* [What the task requires] Within the data that follows, tally every line containing "values". Provide only the tally.

* [Exercise data]
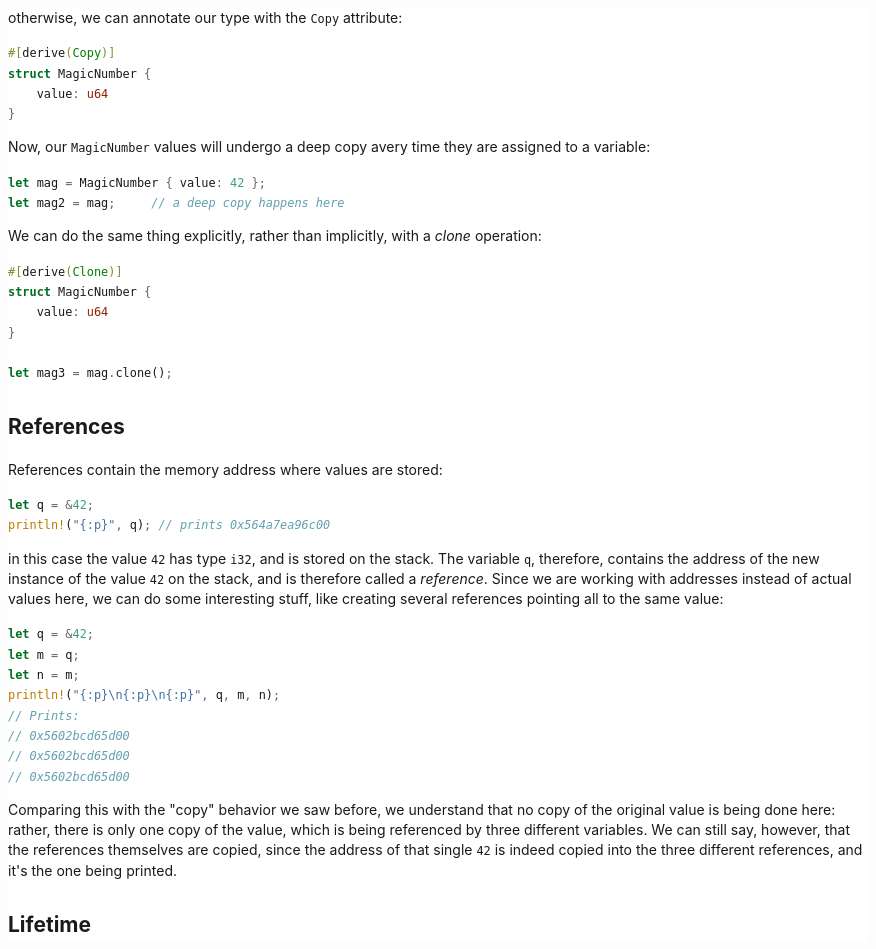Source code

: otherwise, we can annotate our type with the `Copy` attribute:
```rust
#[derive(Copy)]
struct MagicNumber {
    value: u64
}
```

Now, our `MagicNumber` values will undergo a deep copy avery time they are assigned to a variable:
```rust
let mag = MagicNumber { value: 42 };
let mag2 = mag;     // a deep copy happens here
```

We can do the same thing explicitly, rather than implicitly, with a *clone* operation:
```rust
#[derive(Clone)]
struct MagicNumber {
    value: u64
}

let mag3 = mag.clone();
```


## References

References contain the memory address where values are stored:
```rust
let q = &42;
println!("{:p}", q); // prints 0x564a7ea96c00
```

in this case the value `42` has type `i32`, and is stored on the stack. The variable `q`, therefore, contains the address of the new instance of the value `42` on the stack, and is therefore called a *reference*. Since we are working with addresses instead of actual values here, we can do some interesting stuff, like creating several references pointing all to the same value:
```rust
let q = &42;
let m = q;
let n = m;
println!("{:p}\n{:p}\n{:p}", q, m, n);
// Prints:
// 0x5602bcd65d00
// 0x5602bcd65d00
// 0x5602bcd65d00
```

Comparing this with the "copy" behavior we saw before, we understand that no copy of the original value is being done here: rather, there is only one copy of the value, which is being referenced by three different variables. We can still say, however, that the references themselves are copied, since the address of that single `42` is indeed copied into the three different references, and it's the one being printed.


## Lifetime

* * *

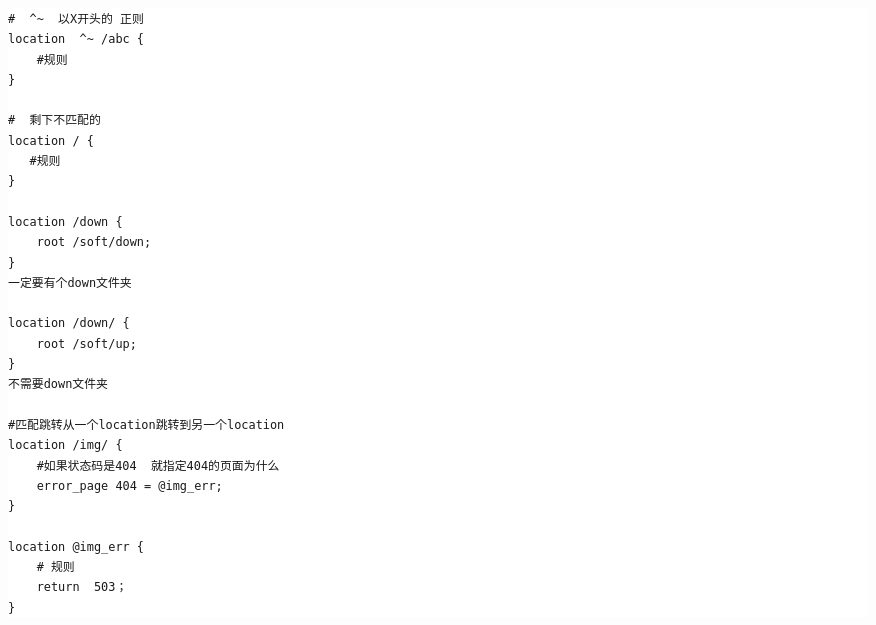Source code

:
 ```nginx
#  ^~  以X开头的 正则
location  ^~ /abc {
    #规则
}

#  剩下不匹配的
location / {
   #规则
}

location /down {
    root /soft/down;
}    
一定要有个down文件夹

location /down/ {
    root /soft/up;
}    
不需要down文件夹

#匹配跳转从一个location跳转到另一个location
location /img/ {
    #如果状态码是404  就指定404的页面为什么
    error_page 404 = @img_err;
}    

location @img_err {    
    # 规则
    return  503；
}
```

* [Completed exercise] 3